Le Tribunal a le pouvoir de «rendre la décision, l'ordre ou l'ordonnance qui, à son avis, aurait dû être rendu en premier lieu». Or, les nouvelles dispositions sont en vigueur depuis le 6 octobre 2022 et elles sont d'application immédiate. Appliquer ces dispositions au présent dossier ne constitue pas une application rétroactive, mais plutôt rétrospective. De plus, la position de l'employeur, lequel a demandé de ne pas appliquer ces dernières, revient à demander la reconnaissance de droits acquis à la CNESST. Or, selon la doctrine, le droit acquis ne s'applique pas à l'administration, et l'application immédiate s'impose lorsqu'une nouvelle loi est favorable à l'administré. En outre, même si le Tribunal refusait d'appliquer les nouvelles dispositions, il a tout de même l'obligation d'utiliser la règle du précédent faisant autorité, soit le stare decisis, et d'interpréter la loi en tenant compte de l'obligation d'accommodement, comme il a été décidé par la Cour suprême dans Caron.
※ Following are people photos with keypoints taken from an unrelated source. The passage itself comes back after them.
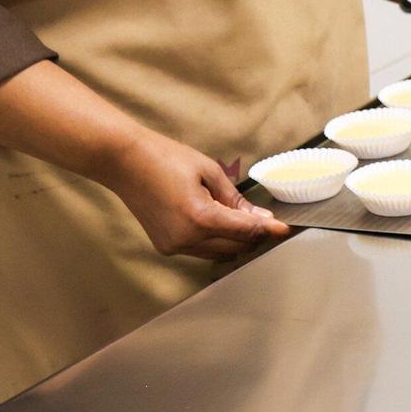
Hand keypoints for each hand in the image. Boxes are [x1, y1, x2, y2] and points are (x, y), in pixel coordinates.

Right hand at [101, 129, 288, 260]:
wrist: (125, 162)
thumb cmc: (167, 159)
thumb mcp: (209, 172)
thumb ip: (236, 199)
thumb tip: (260, 218)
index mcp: (200, 218)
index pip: (245, 231)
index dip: (268, 230)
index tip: (285, 229)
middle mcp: (186, 239)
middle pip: (235, 247)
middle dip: (254, 236)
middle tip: (266, 221)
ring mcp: (174, 246)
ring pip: (219, 253)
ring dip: (235, 241)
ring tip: (241, 219)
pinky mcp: (165, 247)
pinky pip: (200, 251)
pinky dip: (215, 241)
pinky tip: (217, 222)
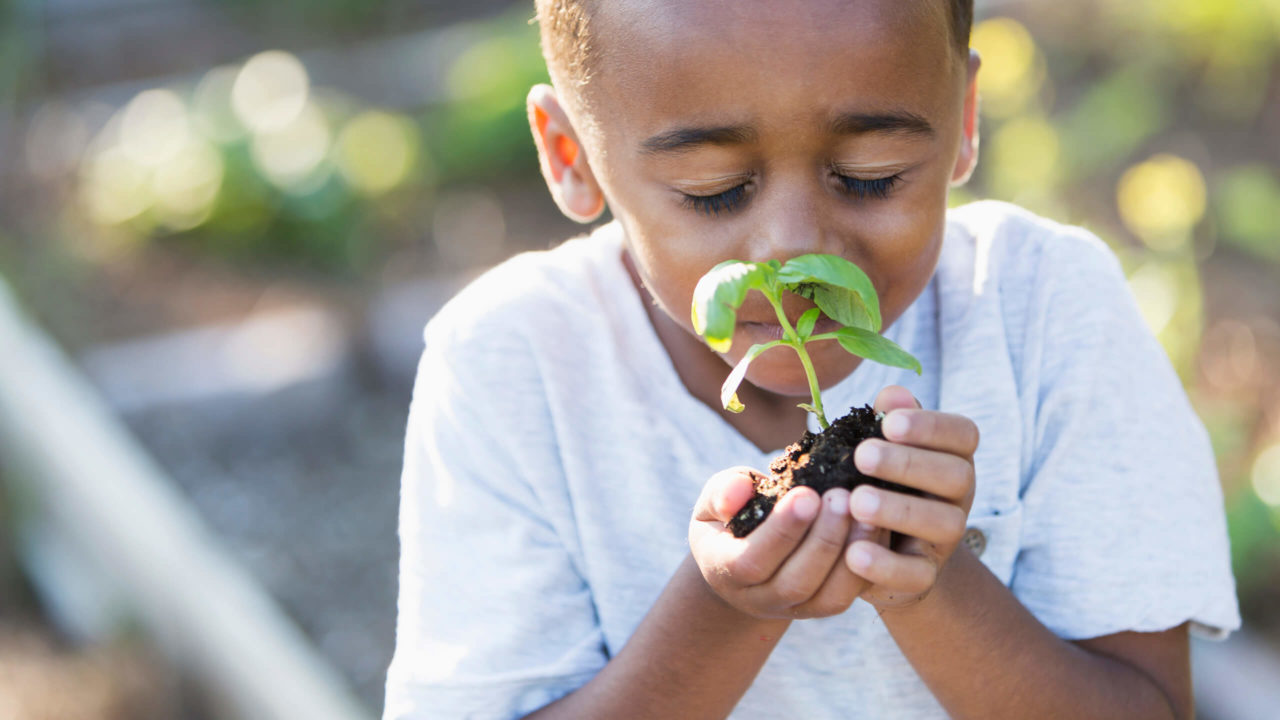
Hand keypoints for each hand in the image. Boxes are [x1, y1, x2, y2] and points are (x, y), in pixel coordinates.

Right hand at [689, 467, 882, 618]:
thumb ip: (723, 492)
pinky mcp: (823, 607)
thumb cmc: (732, 515)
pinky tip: (876, 526)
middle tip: (842, 497)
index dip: (782, 531)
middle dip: (823, 540)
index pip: (751, 561)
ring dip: (851, 554)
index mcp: (723, 570)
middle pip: (795, 583)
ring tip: (866, 512)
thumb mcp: (716, 499)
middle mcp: (758, 599)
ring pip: (829, 597)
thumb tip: (739, 491)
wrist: (744, 555)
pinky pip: (849, 594)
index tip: (807, 494)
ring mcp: (794, 609)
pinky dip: (868, 563)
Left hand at [845, 386, 977, 609]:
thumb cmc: (879, 480)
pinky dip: (885, 565)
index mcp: (951, 456)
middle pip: (956, 476)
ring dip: (899, 510)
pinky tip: (853, 552)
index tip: (888, 424)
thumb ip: (888, 420)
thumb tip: (894, 395)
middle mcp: (957, 496)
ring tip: (856, 502)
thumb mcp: (881, 447)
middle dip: (910, 464)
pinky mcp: (924, 576)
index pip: (962, 434)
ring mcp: (945, 538)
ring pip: (943, 524)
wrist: (880, 549)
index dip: (931, 426)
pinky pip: (916, 574)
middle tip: (862, 457)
Quant au fond du litige, la CNESST a appliqué les dispositions de la loi telles qu'elles existaient avant le 6 octobre 2022 tout au long du processus de réadaptation professionnelle. Le 5 mars 2021, elle a laissé un message à l'employeur pour savoir si un emploi convenable était disponible. Cette démarche correspondait à l'application des dispositions figurant à l'article 170 LATMP avant les modifications apportées par la Loi modernisant le régime de santé et de sécurité du travail. Selon les notes évolutives des échanges entre l'employeur et l'agente de la CNESST, un poste d'agent administratif a été envisagé. L'accès à cet emploi nécessitait de passer un test d'aptitude relatif à certaines applications bureautiques, et le travailleur s'est montré prêt à suivre la formation requise à cet effet. Or, le motif invoqué par l'employeur pour écarter cet emploi constitue un grave préjugé, ce dernier ayant prétendu que le travailleur ne pourrait pas réussir le test, et ce, même après avoir suivi cette formation. Même en appliquant les anciennes dispositions, la CNESST aurait pu prendre en considération ce poste à titre d'emploi convenable et offrir au travailleur la formation nécessaire. En effet, l'emploi était disponible, le travailleur était intéressé par celui-ci et l'employeur a même déterminé la mesure de réadaptation qui aurait permis à ce dernier d'être capable d'occuper le poste avant l'expiration du délai pour l'exercice de son droit de retour au travail, soit une formation portant sur certaines applications bureautiques. La CNESST a toutefois joué le rôle passif prévu dans les anciennes dispositions de la loi puisqu'elle a simplement attendu que l'employeur lui dise s'il avait ou non un emploi convenable à offrir au travailleur. Il est exact qu'elle a tenté d'exercer de la pression sur l'employeur en lançant quelques ultimatums. L'obligation d'accommodement n'a toutefois pas été prise en compte avant de conclure qu'il était impossible de déterminer un emploi convenable chez l'employeur. La CNESST devra déterminer s'il existe ou non un emploi convenable chez l'employeur, et ce, en tenant compte des nouvelles dispositions de la loi qui incorporent la notion d'«obligation d'accommodement». À la lumière de cette conclusion, la décision de la CNESST relative à la détermination d'un emploi convenable de livreur de petits colis ailleurs sur le marché du travail et à la capacité du travailleur à exercer cet emploi doit être annulée, car elle est prématurée.